(User interface change data)

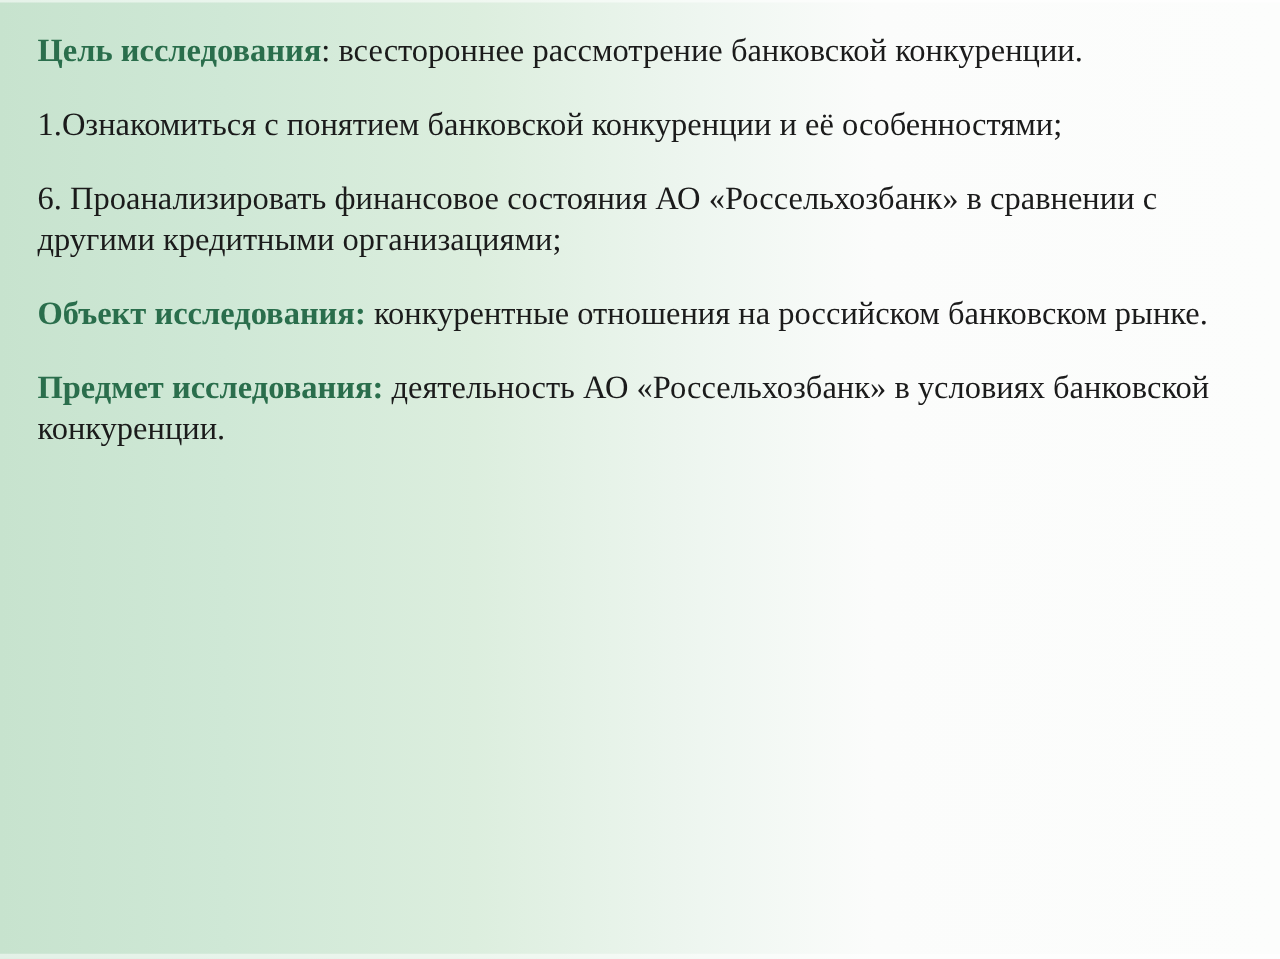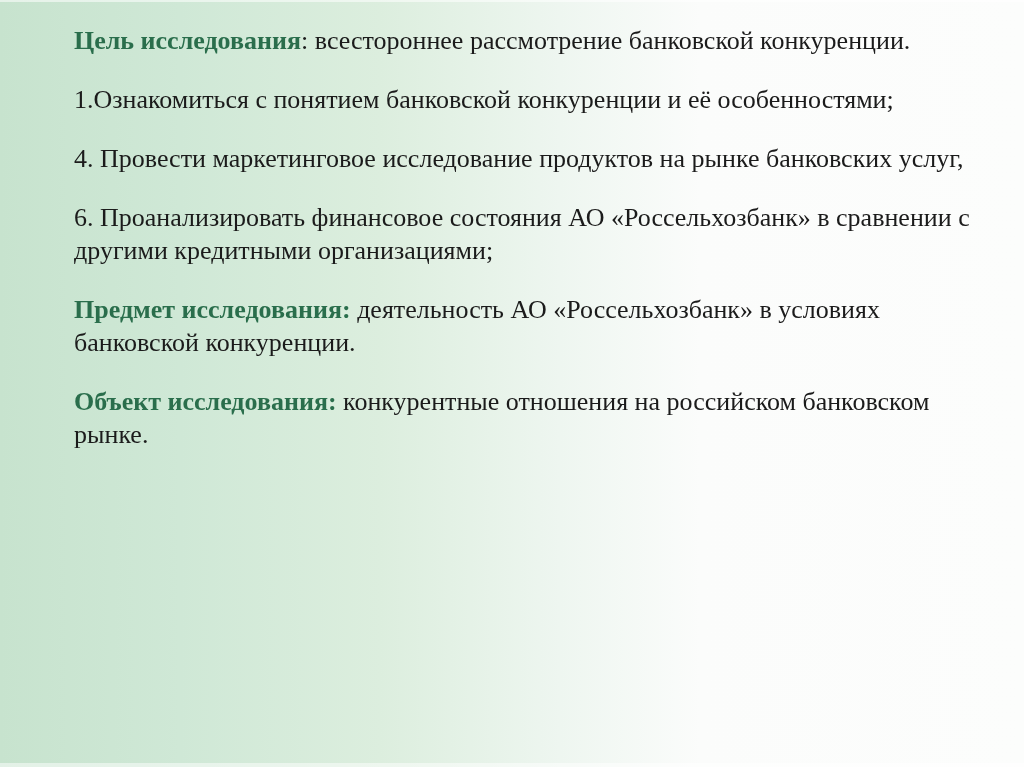--- a/index.html
+++ b/index.html
@@ -21,7 +21,6 @@
       #fcfdfc 1024px);
     font-family: "Liberation Serif", "DejaVu Serif", serif;
     color: #1b1b1b;
-    padding-left: 44px;
   }
   .edge-left {
     position: absolute;

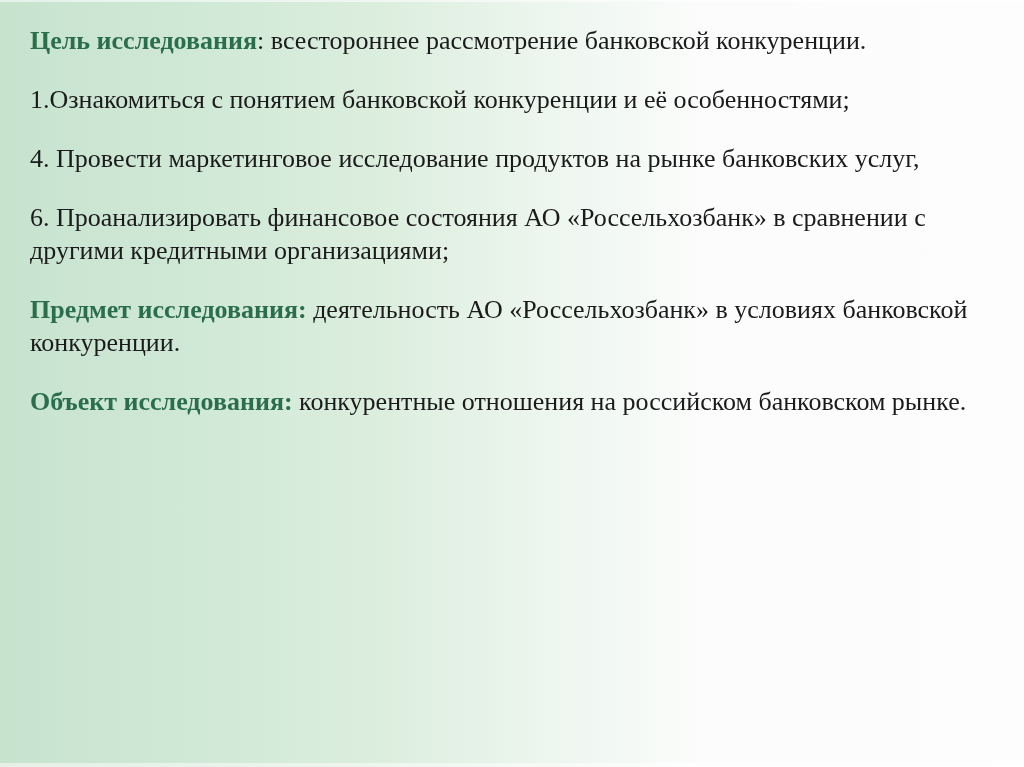--- a/index.html
+++ b/index.html
@@ -75,7 +75,6 @@
 
 
     <p>1.Ознакомиться с понятием банковской конкуренции и её особенностями;</p>
-    <p>4. Провести маркетинговое исследование продуктов на рынке банковских услуг,</p>
     <p>6. Проанализировать финансовое состояния АО «Россельхозбанк» в сравнении с другими кредитными организациями;</p>
 
     <p><span class="accent">Предмет исследования:</span><span> </span><span>деятельность АО «Россельхозбанк» в условиях банковской конкуренции.</span></p>

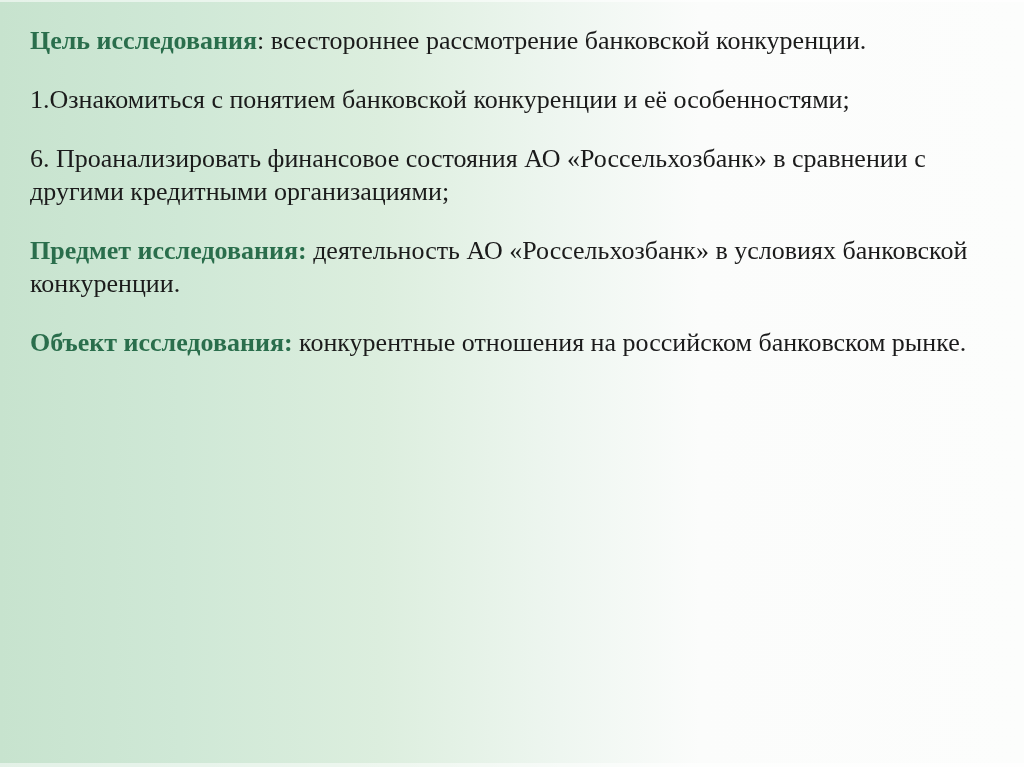--- a/index.html
+++ b/index.html
@@ -77,9 +77,9 @@
     <p>1.Ознакомиться с понятием банковской конкуренции и её особенностями;</p>
     <p>6. Проанализировать финансовое состояния АО «Россельхозбанк» в сравнении с другими кредитными организациями;</p>
 
+    <p><span class="accent">Объект исследования:</span><span> </span><span>конкурентные отношения на российском банковском рынке.</span></p>
+
     <p><span class="accent">Предмет исследования:</span><span> </span><span>деятельность АО «Россельхозбанк» в условиях банковской конкуренции.</span></p>
-
-    <p><span class="accent">Объект исследования:</span><span> </span><span>конкурентные отношения на российском банковском рынке.</span></p>
 
   </div>
 

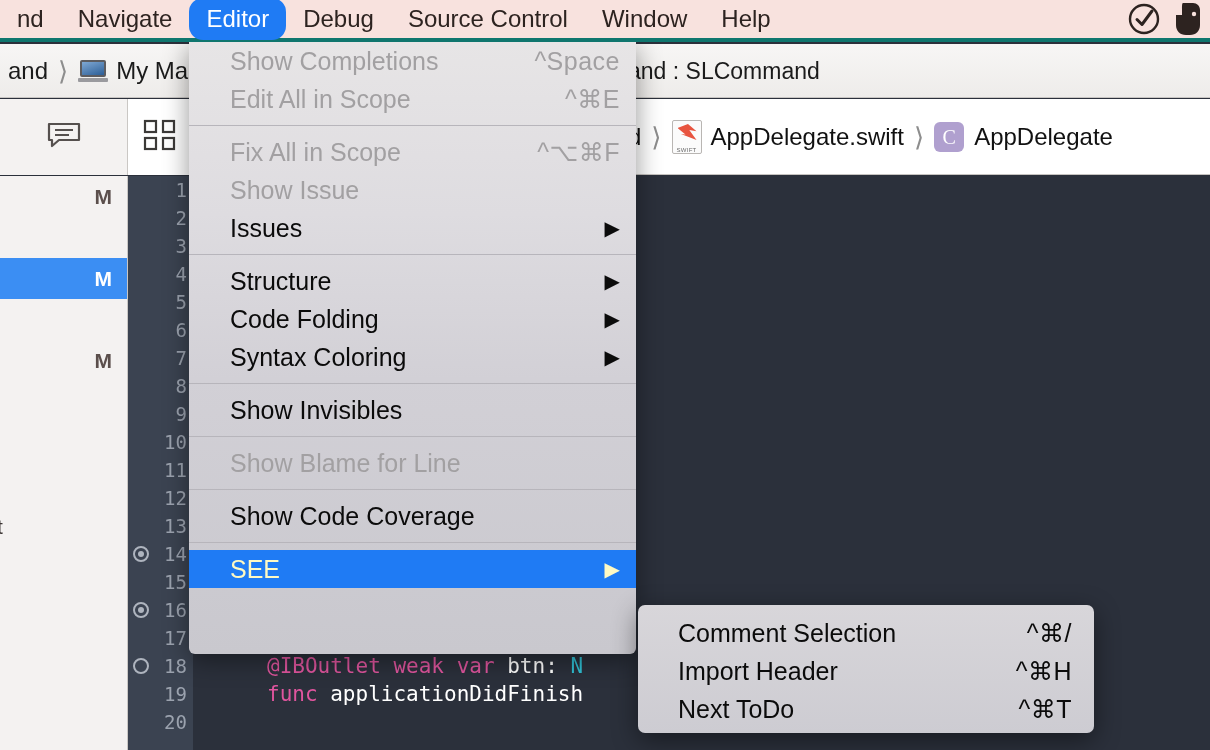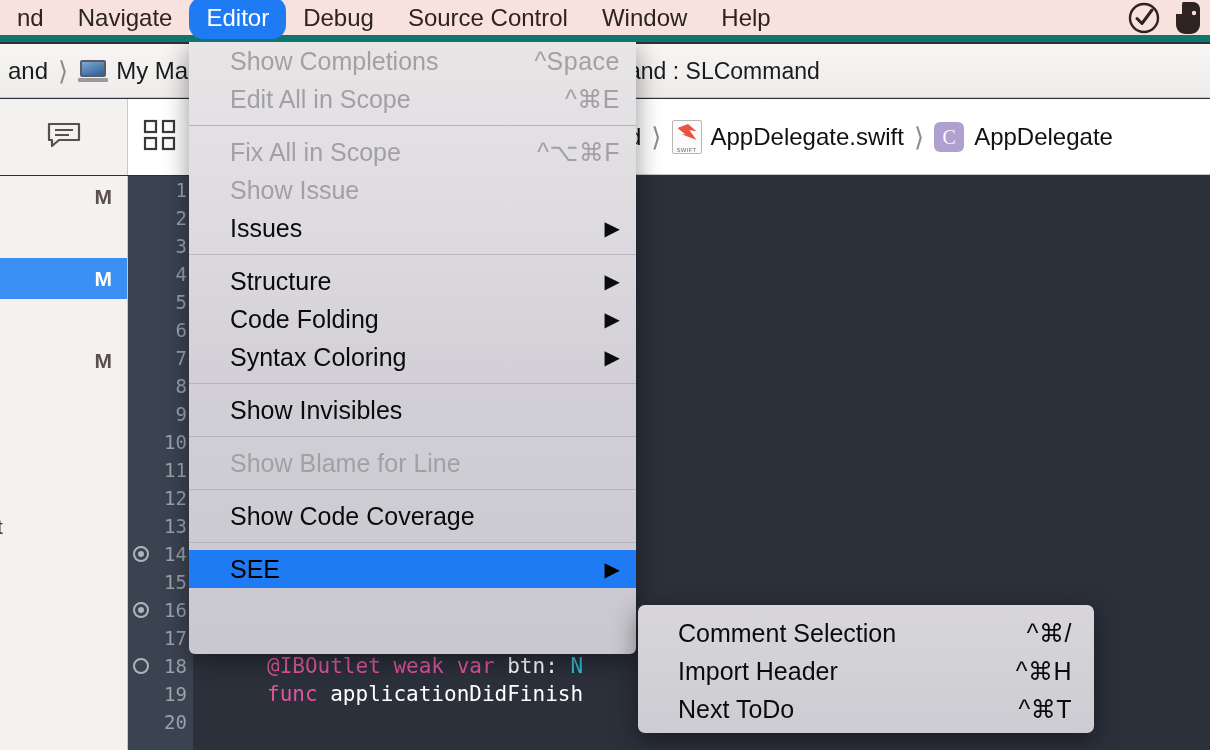--- a/index.html
+++ b/index.html
@@ -14,7 +14,7 @@
   #menubar{
     position:absolute; left:0; top:0; width:1210px; height:42px;
     background:#f8e2de;
-    border-bottom:7px solid #0f766e;
+    border-bottom:4px solid #0f766e;
     display:flex; align-items:center;
     z-index:40;
   }

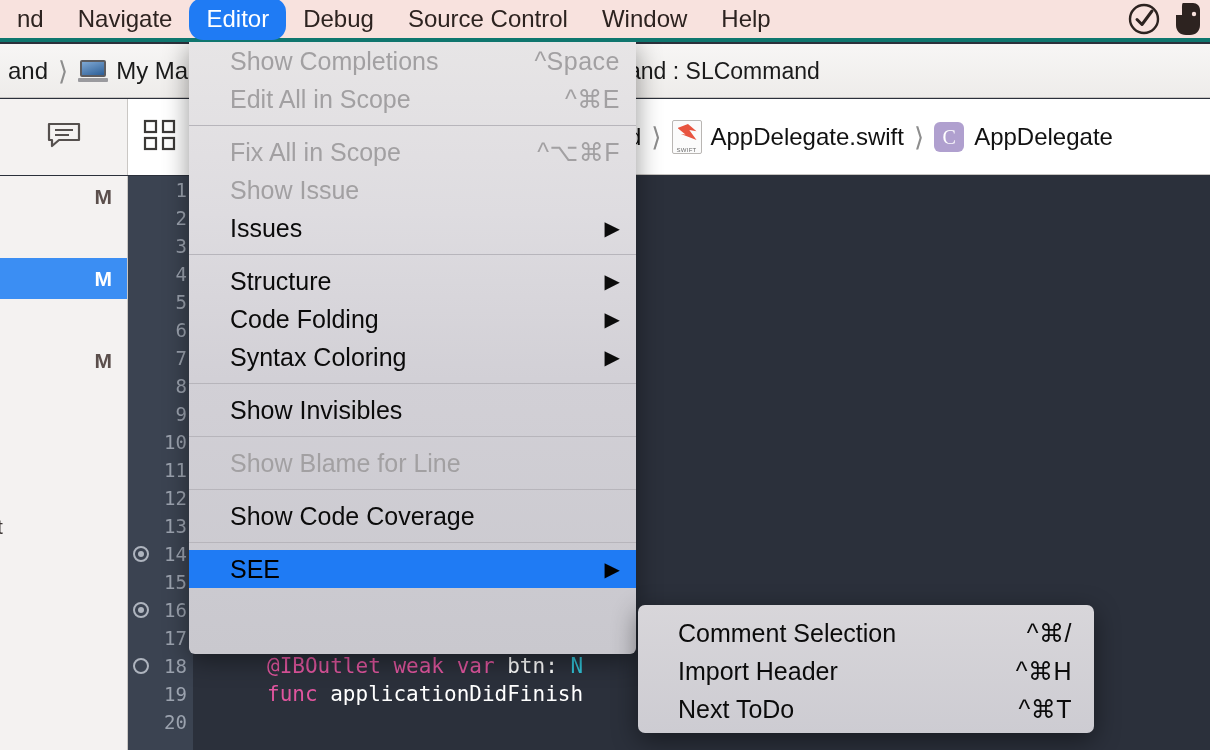--- a/index.html
+++ b/index.html
@@ -157,7 +157,7 @@
     padding:0 16px 0 41px; font-size:25px; color:#0b0b0b; white-space:nowrap;
   }
   .mi.dis{ color:#a2a0a2; }
-  .mi.sel{ background:#1f7bf4; color:#000000; }
+  .mi.sel{ background:#1f7bf4; color:#fef9c3; }
   .mi .short{
     margin-left:auto; font-size:25px; letter-spacing:.5px;
   }

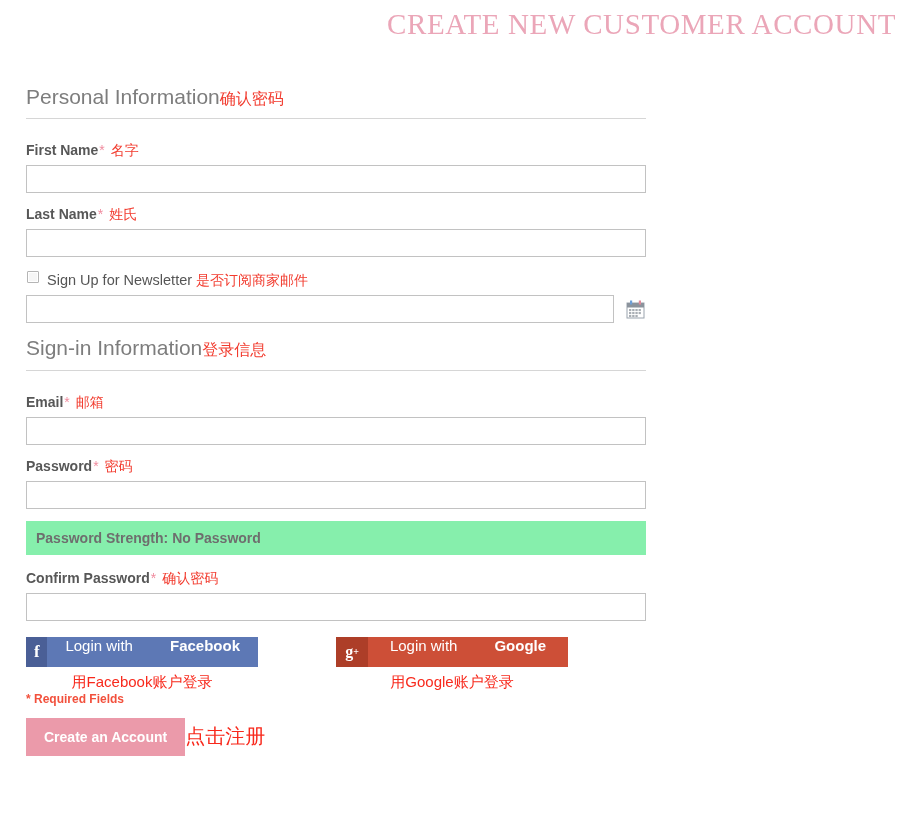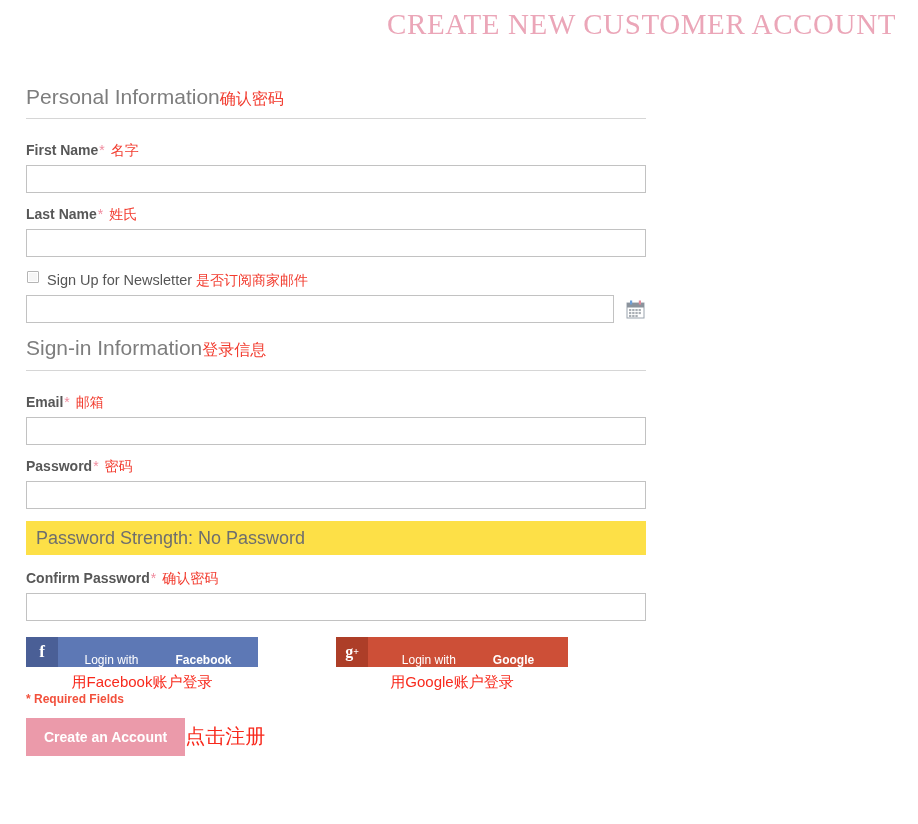--- a/index.html
+++ b/index.html
@@ -127,10 +127,10 @@
   
   .pw-strength {
     width: 620px;
-    background: #fde047;
+    background: #86efac;
     color: #6e6e6e;
-    font-size: 18px;
-    font-weight: normal;
+    font-size: 14px;
+    font-weight: bold;
     padding: 8px 10px;
     margin-bottom: 14px;
     line-height: 18px;

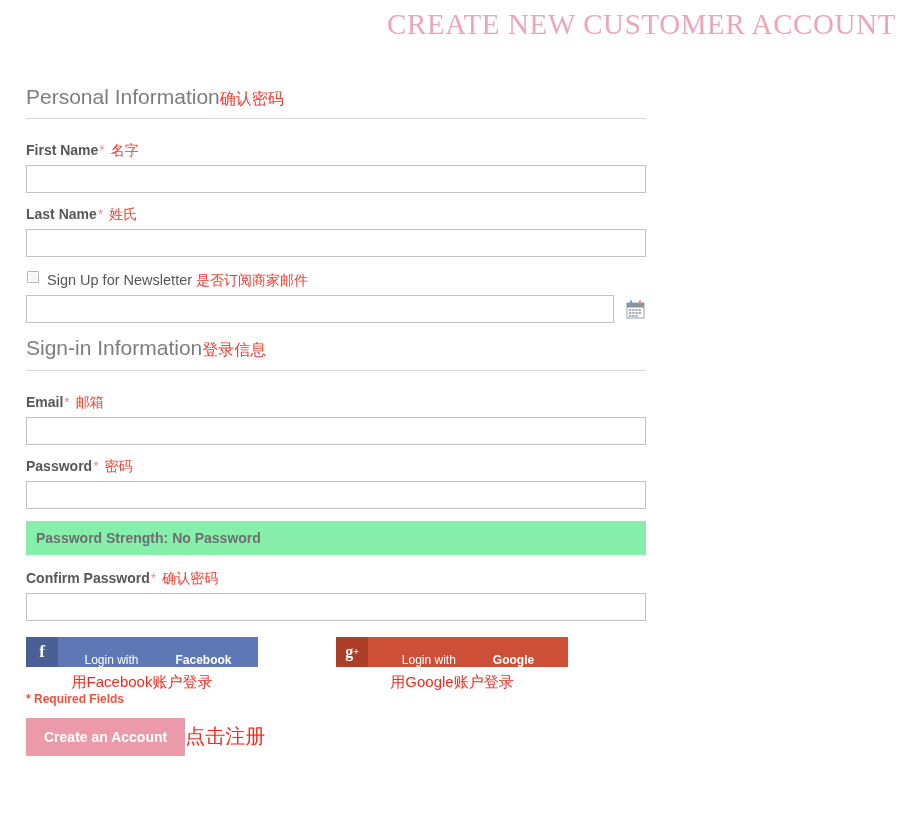--- a/index.html
+++ b/index.html
@@ -166,10 +166,10 @@
   .social-btn .txt {
     flex: 1 1 auto;
     display: flex;
-    align-items: flex-end;
+    align-items: flex-start;
     justify-content: center;
     color: #ffffff;
-    font-size: 12px;
+    font-size: 15px;
     padding: 0 18px;
     white-space: nowrap;
     gap: 33px;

*REQUIRED WORK*. Each line with the word "bottom" in the records above belongs in the result; copy all of them.

*SOLUTION TO THIS PROBLEM*.
-    border-bottom:7px solid #0f766e;
+    border-bottom:4px solid #0f766e;
     margin-bottom: 14px;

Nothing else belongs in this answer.